Muy buenos días, soy Fabi. Amo la naturaleza, es una de las cosas más esperanzadoras para mí. Veo y pienso que sembrar bulbos, semillas, remover tierra, seguir sembrando lo nuevo, es verdad, es cambio, es esperanza. El cansancio a veces nos hace sentir que solo hay uno, lo que somos ahora, el que ve y siente imposible, el que ve a corto plazo, el inmediato. Y entonces pensamos que no hay cambio posible, que todo está igual, que todo sigue igual. Parece un suelo donde no hay siembra ni cosecha. Pero hay otro yo en nosotros que está lleno de posibilidad y esperanza.

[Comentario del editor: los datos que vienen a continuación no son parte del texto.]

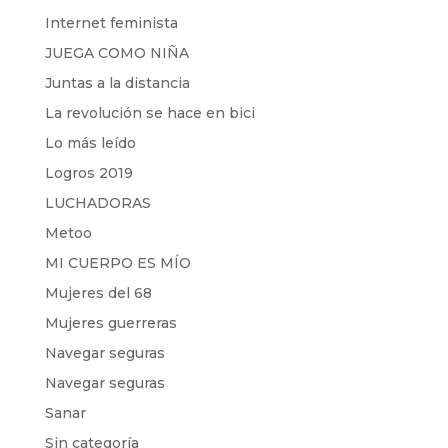
Internet feminista
JUEGA COMO NIÑA
Juntas a la distancia
La revolución se hace en bici
Lo más leído
Logros 2019
LUCHADORAS
Metoo
MI CUERPO ES MÍO
Mujeres del 68
Mujeres guerreras
Navegar seguras
Navegar seguras
Sanar
Sin categoría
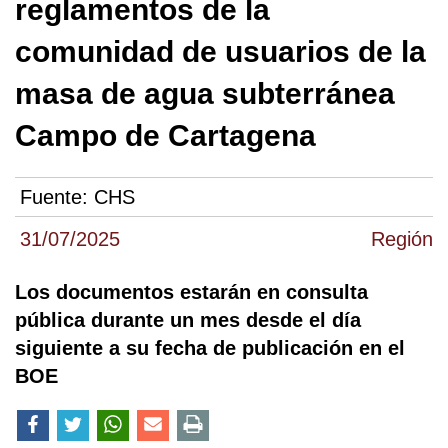
reglamentos de la
comunidad de usuarios de la
masa de agua subterránea
Campo de Cartagena
Fuente:
CHS
31/07/2025
Región
Los documentos estarán en consulta
pública durante un mes desde el día
siguiente a su fecha de publicación en el
BOE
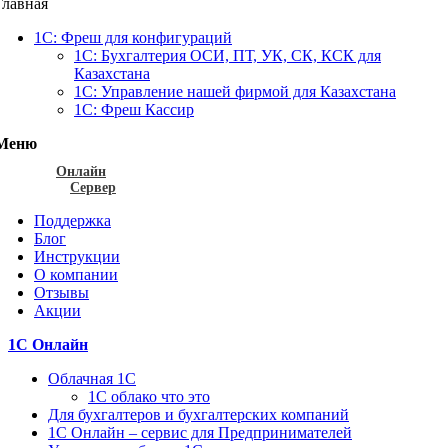
Главная
1С: Фреш для конфигураций
1С: Бухгалтерия ОСИ, ПТ, УК, СК, КСК для
Казахстана
1С: Управление нашей фирмой для Казахстана
1С: Фреш Кассир
Меню
Онлайн
Сервер
Поддержка
Блог
Инструкции
О компании
Отзывы
Акции
1С Онлайн
Облачная 1С
1C облако что это
Для бухгалтеров и бухгалтерских компаний
1C Онлайн – сервис для Предпринимателей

Es en el que Dios está trabajando, amando. Sería como un nosotros a largo plazo, ese que sabe que no todo es ni será como me siento hoy. Porque aunque ahora no pueda verlo completamente, Dios es fiel en completar la obra que comenzó en vos y en mí. Entiendo que esto es especialmente difícil en este sistema en que vivimos de gratificación inmediata. A veces estamos a solo un clic de obtener lo que queremos. Pero Dios es mucho más profundo, íntimo, más paciente. Desde el punto de vista del cielo, los cambios que esperamos son una maratón que se gana con 1 millón de pasos pequeños.
A veces el yo inmediato no se siente amado y entonces busca la gratificación inmediata que anestesia esa profunda necesidad de identidad en cosas y lugares que nos alejan y desvían del verdadero camino de Dios para nosotros, de plenitud y paz para nuestro corazón y nuestra alma. Tal vez sientas que has tropezado, sintamos que hemos caído mientras avanzábamos en este viaje de la vida. No abandones. Nos levantamos, nos sacudimos, levantamos la mirada, nos concentramos en seguir al único que es el verdadero camino, el perfecto, el que nos ama y alienta con su gracia. Y seguimos adelante en esta mañana. Cada tropiezo tiene información valiosa sobre cómo obtener una victoria mañana. Así que prestemos atención. Hay un yo inmediato que quiere todo ahora y sigue frustrado y enojado. Hay un yo a largo plazo que es paciente, consistente, con oído y corazón abierto y agradecido a lo que Dios está haciendo cada día. ¿En cuál te vas a enfocar?
Cada decisión de este martes es una siembra. Reguémosla pacientemente, confiando en que los milagros ocurran, en que la esperanza brota hoy y que los cambios sean profundos. Me levanto de este lugar y creo. Hebreos Capítulo 12 Corramos con paciencia la carrera que tenemos por delante, puestos los ojos en Jesús, el autor y consumador de la fe. Que así sea. En su nombre.